I remember meeting Ken’s Yosakoi troupe, and his encouragement to join a local club or sport as well.
But there was too much to see.

Along the north Ibaraki coast

Tenshin Okakura, a famous Japanese scholar, built the Rokkakudo, now lost in the tsunami.
Too many rivers to visit.
Too many BBQs to enjoy.
I remember summer with friends.

Natsumi, Hiro, her friend and Natsum’s husband setting up a BBQ that would later be swamped by a rising river. Don’t park in a river bed, folks.
Summer morphed into autumn, and my favourite adopted holiday, Halloween came around. I was a pirate called Johnny Depp.
Our fish tank family expanded.
We spent less time in Ibaraki, and more time exploring the gorgeous autumn colours of Fukushima’s Bandai-san mounain, the hills of Tochigi’s Nasu Kogen and the winding rivers through Aomori’s Oirase gorge.
To be honest, compared with many parts of Japan Ibaraki doesn’t have much of historical, cultural or natural interest.
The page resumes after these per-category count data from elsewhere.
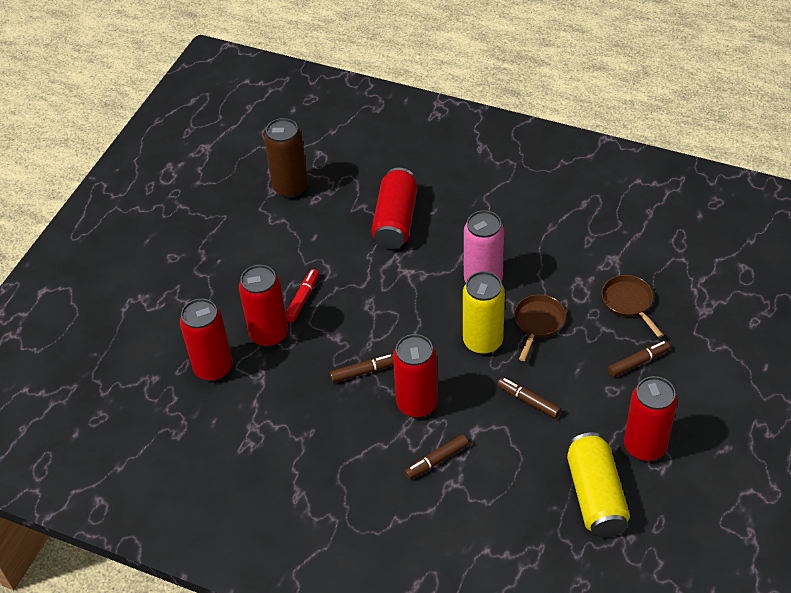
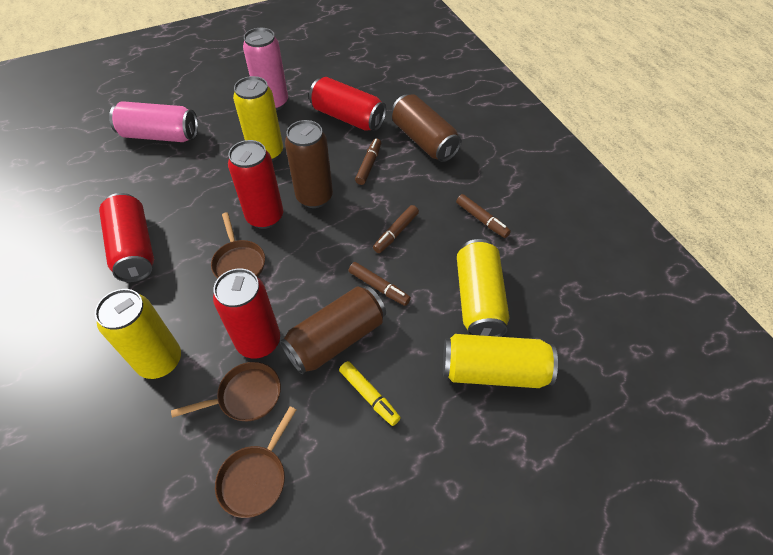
brown can: [264,118,308,198] = 1 -> [280,286,386,374] [285,120,333,208] [392,94,462,162] = 3
brown pan: [514,294,566,361] [601,275,663,338] = 2 -> [171,362,281,421] [211,212,265,279] [215,406,296,518] = 3
pink can: [464,210,504,282] = 1 -> [109,101,198,142] [243,28,288,111] = 2
red can: [180,299,233,381] [239,265,288,347] [371,168,418,249] [393,334,438,418] [624,376,678,461] = 5 -> [99,193,154,282] [213,268,280,358] [228,140,283,229] [309,77,387,131] = 4
red marker: [286,269,319,322] = 1 -> none = 0
yellow can: [463,271,505,355] [567,433,630,538] = 2 -> [95,289,181,379] [233,76,283,161] [443,334,558,388] [457,239,509,337] = 4
yellow marker: none = 0 -> [339,361,401,426] = 1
What I find myself remembering most frequently are the faces of teachers I worked with, the antics of my students, the Indian buffet restaurant we celebrated birthdays at, eating tiramisu with my excellent boss, spending time with my friends.

A bit early for hanami: we played a silly game, picnicked in late February, 2011, in Mito’s Kairakuen Park
It’s hard to believe it’s been two years already.